One of the greatest things about investing with your kids is the ability to “take a flyer.” Not every stock that you build their portfolio with needs to be a tried-and-true blue chip with a 100-year history behind it. No, when you’re eight years old you get to dream a bit, and can afford to go for the home run now and then. Kids, because of their age, can easily afford a few risks in their investment portfolio.

Not always, mind you. There’s no reason to buy up fifty penny stocks and just hope one of them hits the big time at some point in the next ten or twenty years. That would be stupid. But, when there is a stock that captures a kid’s imagination—even if it doesn’t have a strong earnings history or a high probability of reaching profitability—an eight-year-old can afford to take a chance on a couple of those.

Investing in the Future

When I sat down with my kids last week to look for another stock to buy with the last of their cash account, the subject of space came up. Maybe because we’d just watched Star Wars together for the first time, maybe because we spend a lot of nights before bed looking up at the stars and discussing the very real possibility that they could go to the moon someday.

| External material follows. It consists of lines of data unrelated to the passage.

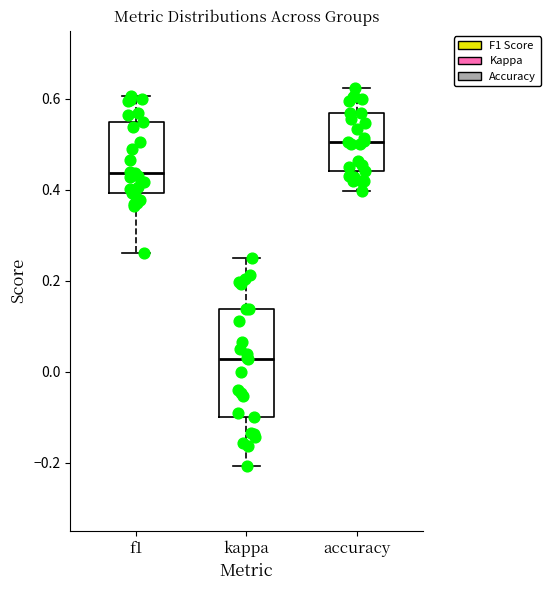

Reading left to right, transcribe this box plot: for each box, give where its median line is, the range the box spans, and where its two whiskers end, as read against the y-axis. The values are not printed on the chart, so give them approximately, as read against the axis.

f1: median 0.44, box 0.40 to 0.56, whiskers 0.26 to 0.60
kappa: median 0.02, box -0.10 to 0.14, whiskers -0.20 to 0.26
accuracy: median 0.50, box 0.44 to 0.56, whiskers 0.40 to 0.62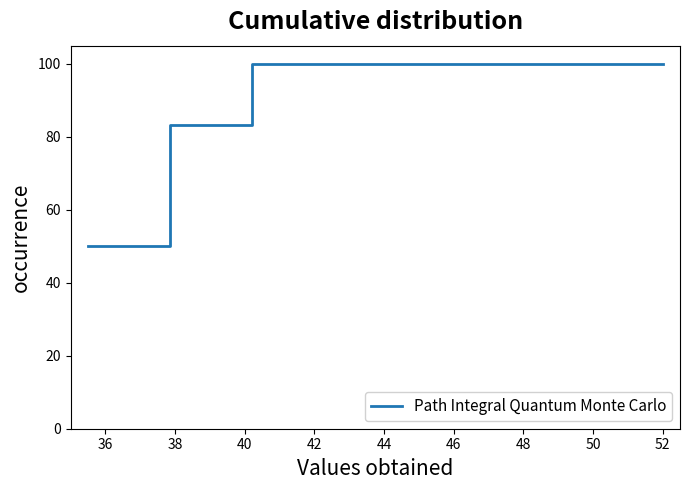

What is the difference between the maximum and second lowest values?

16.7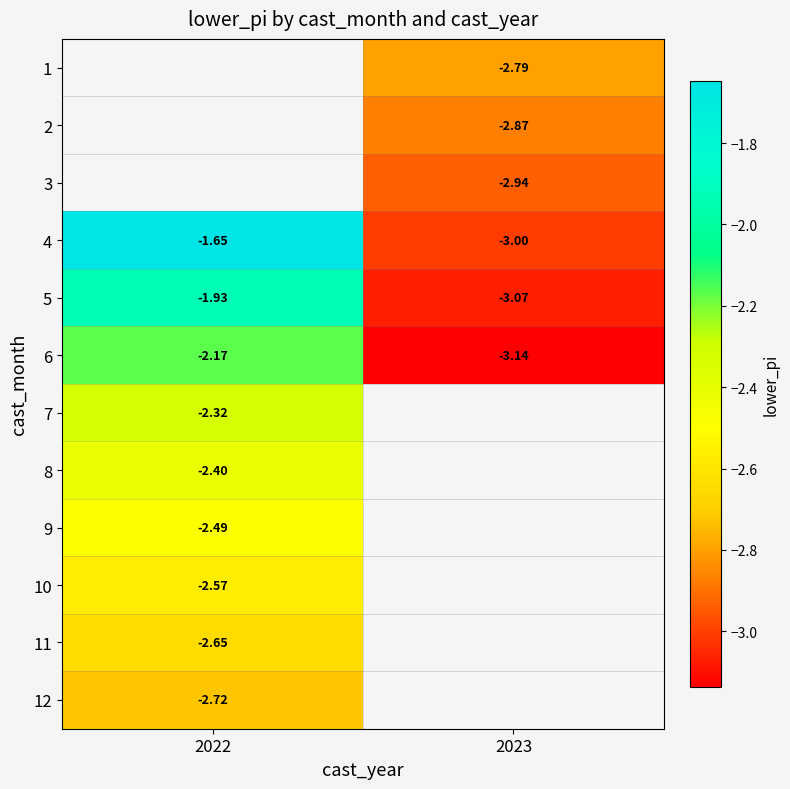

How many categories are shown in the chart?

2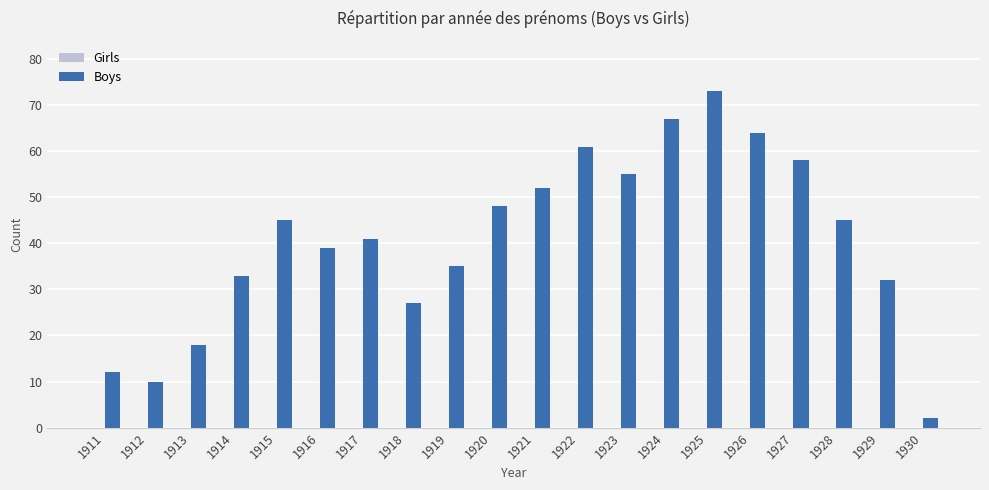

What is the average value?

41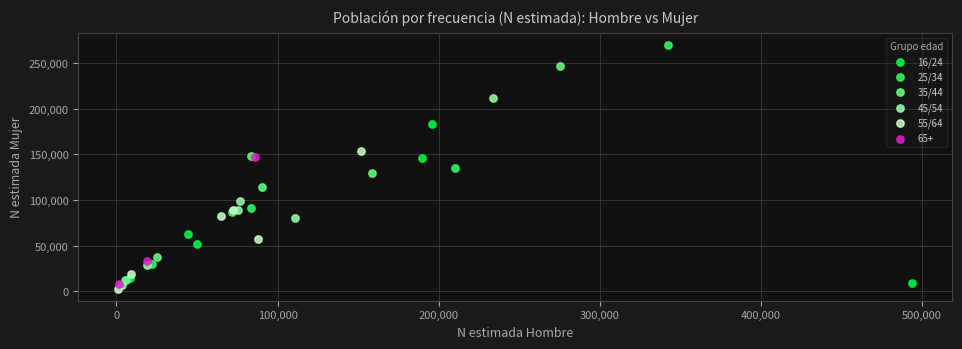

Which series has the widest spread of Y values?

25/34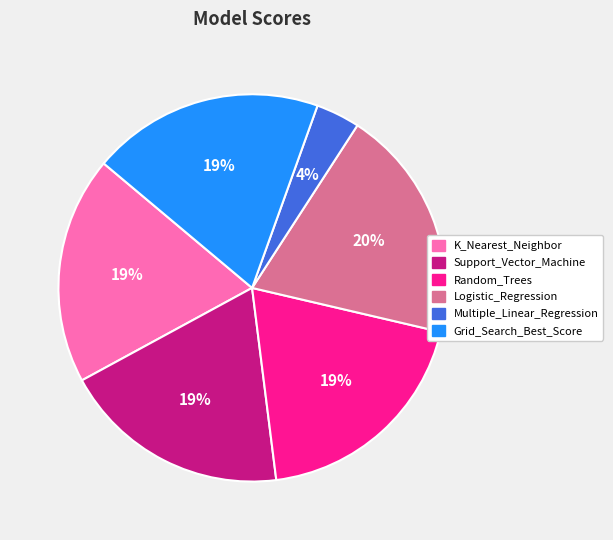

Which slice is the smallest?

Multiple_Linear_Regression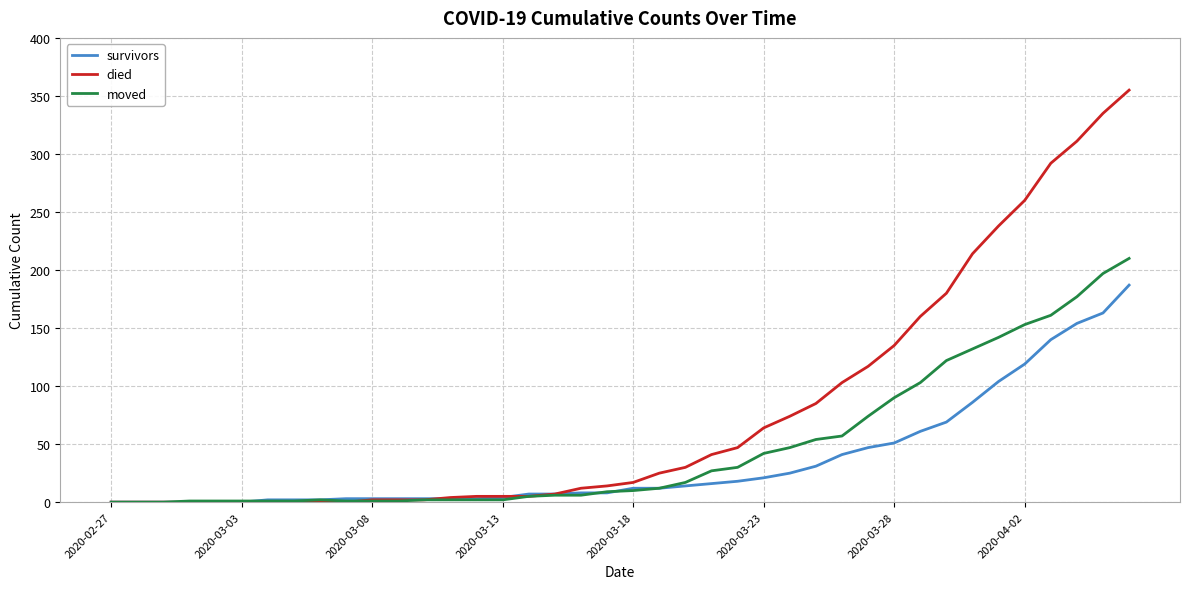

Which series has the largest total across all categories?

died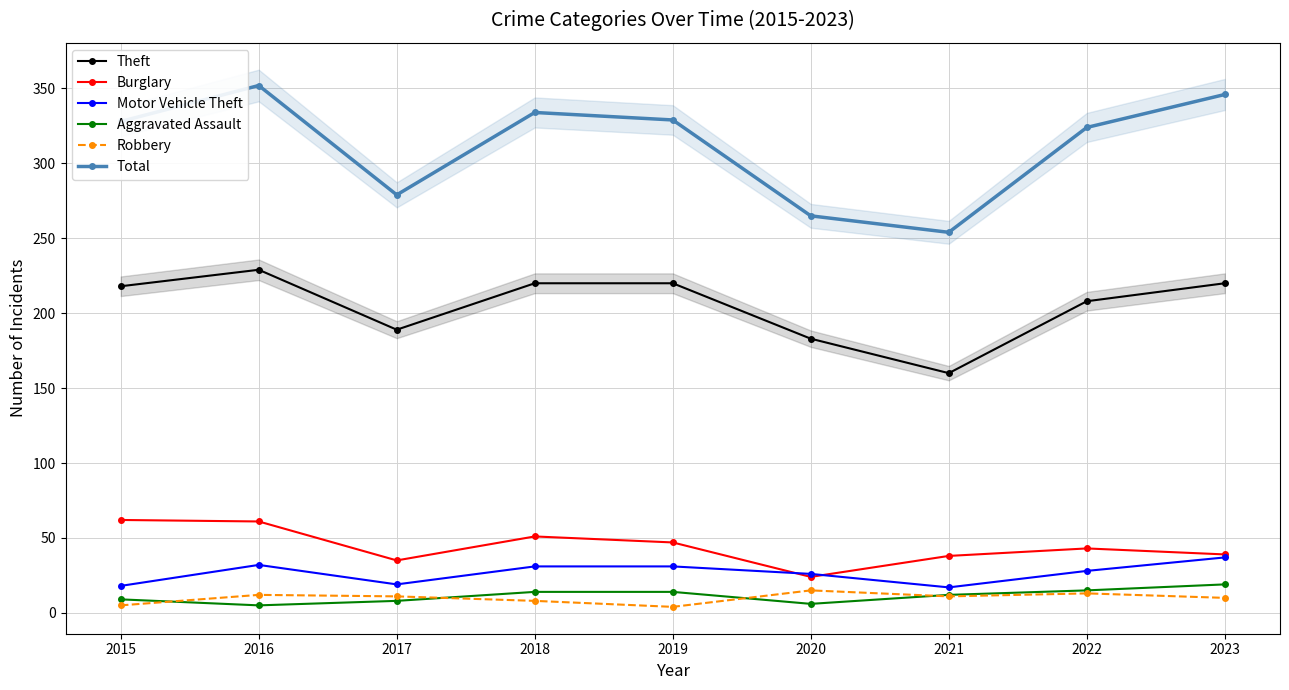

What is the difference between the Robbery values at 2018 and 2019?

4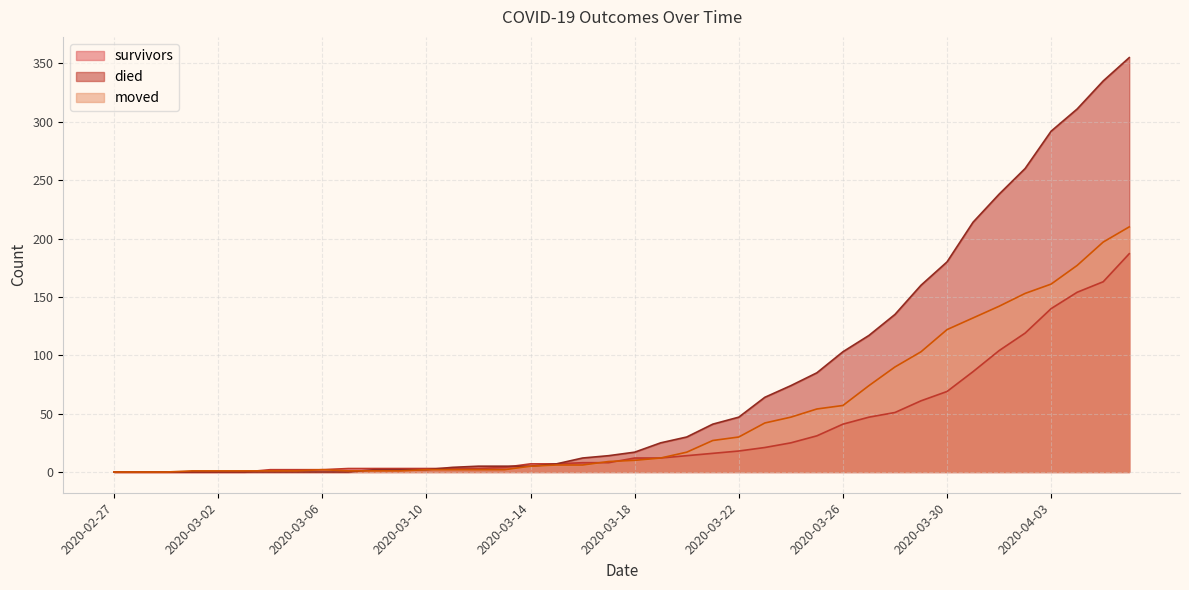

Rank the series by their maximum value, from lowest to highest.

survivors, moved, died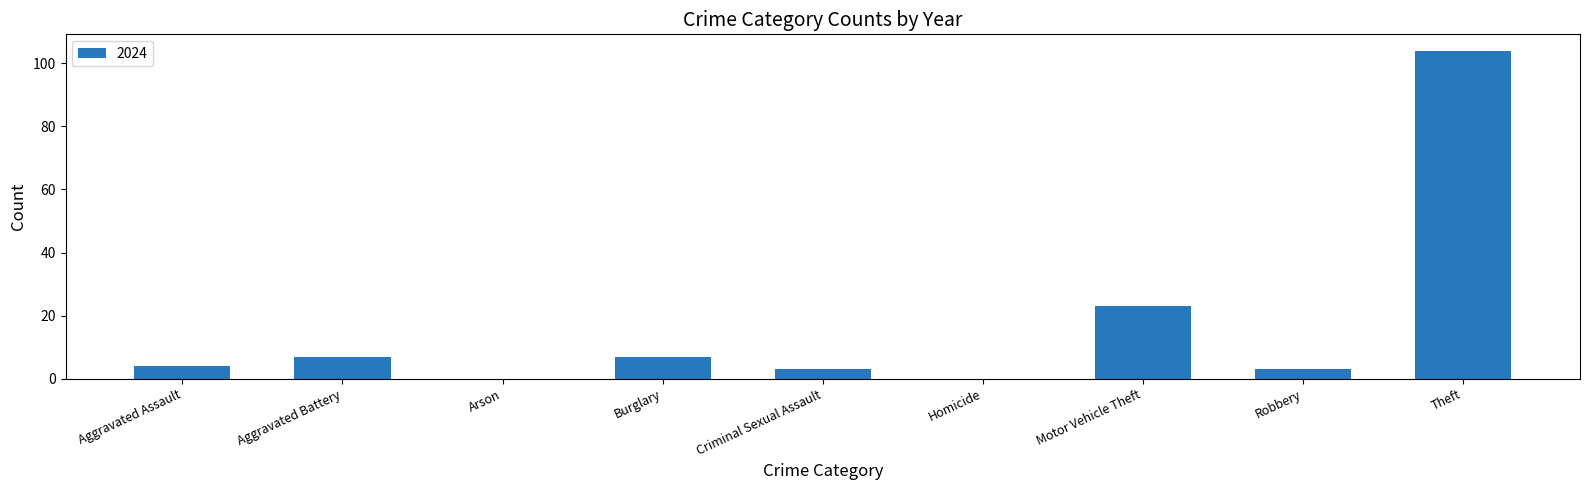

Which category has the highest value across all series?

Theft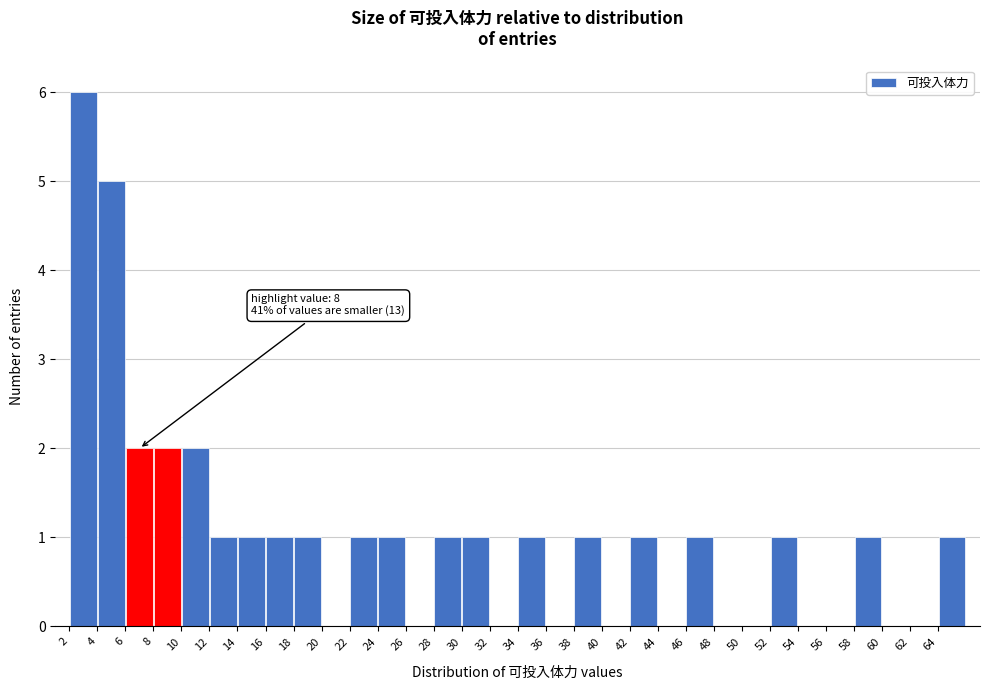

Over which range of the x-axis is the bar tallest?

2 to 4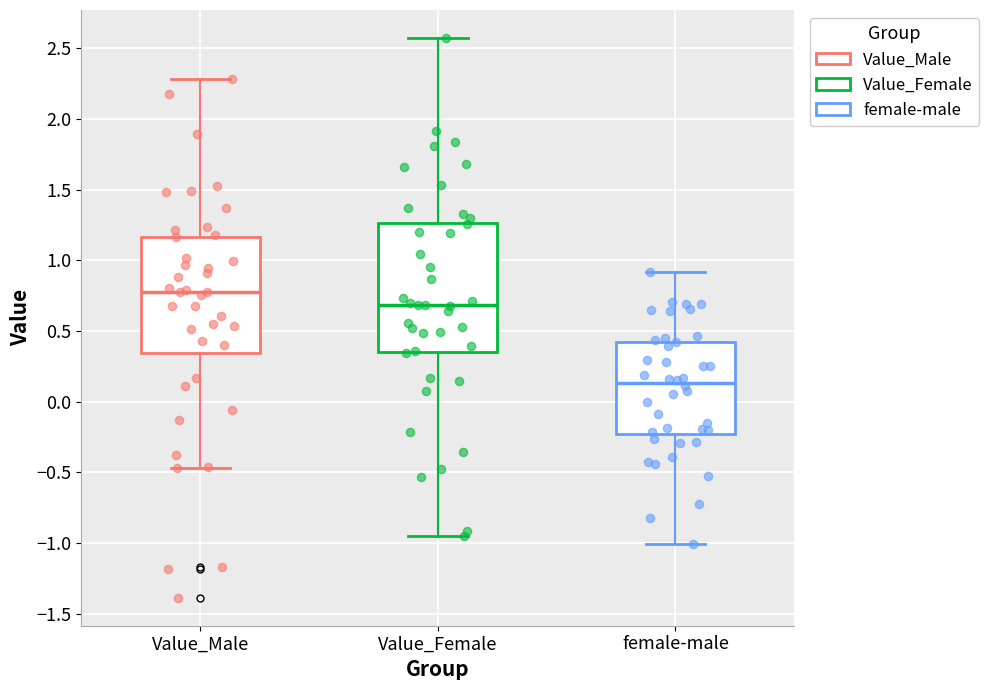

Reading left to right, read every box against the y-axis: the position of its median line, the range the box covers, and the ends of its whiskers. The values are not printed on the chart, so give them approximately, as read against the axis.

Value_Male: median 0.80, box 0.35 to 1.15, whiskers -0.45 to 2.30
Value_Female: median 0.70, box 0.35 to 1.25, whiskers -0.95 to 2.55
female-male: median 0.15, box -0.25 to 0.40, whiskers -1.00 to 0.90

VSS Unity in its Feathered Configuration

Whatever the case, when I mentioned the stock SPCE to them, they were all over it. We took a look at the Virgin Galactic website, which is pretty cool. And we discussed Richard Branson, and what an incredibly successful guy he has been through the years with many of the risks he has taken in business. We talked about how it could be important to be a popular company leader that people really like and gravitate towards—how that could mean that more people would be willing to trust in the company and want to be a part of it. We discussed who would likely be the first customers flying into space—the very rich—and how businesses often start out being very expensive, but how prices eventually come down so more and more people can buy/participate. There’s lots of interesting topics to talk about with this stock.

So, while I wouldn’t recommend SPCE as a stock that a middle-aged adult should have 5 or 10% of their portfolio wrapped up in, I certainly don’t see any reason an eight-year-old can’t accept some risks such as this. Remember, investing with your young kids should be as much about engaging them and making it interesting as it should be about annual returns. The returns will happen on their own, as long as you nurture their financial education well, so that they continue to be involved. For now it will be about you, the adult, being consistent, both in socking the money away in their account, and in sitting down with them to discuss their portfolio—what’s happening in the world and in their stocks.

And wouldn’t you know it, SPCE jumped 30% for my kids in just the first seven days. Maybe this stock really will take them to the moon.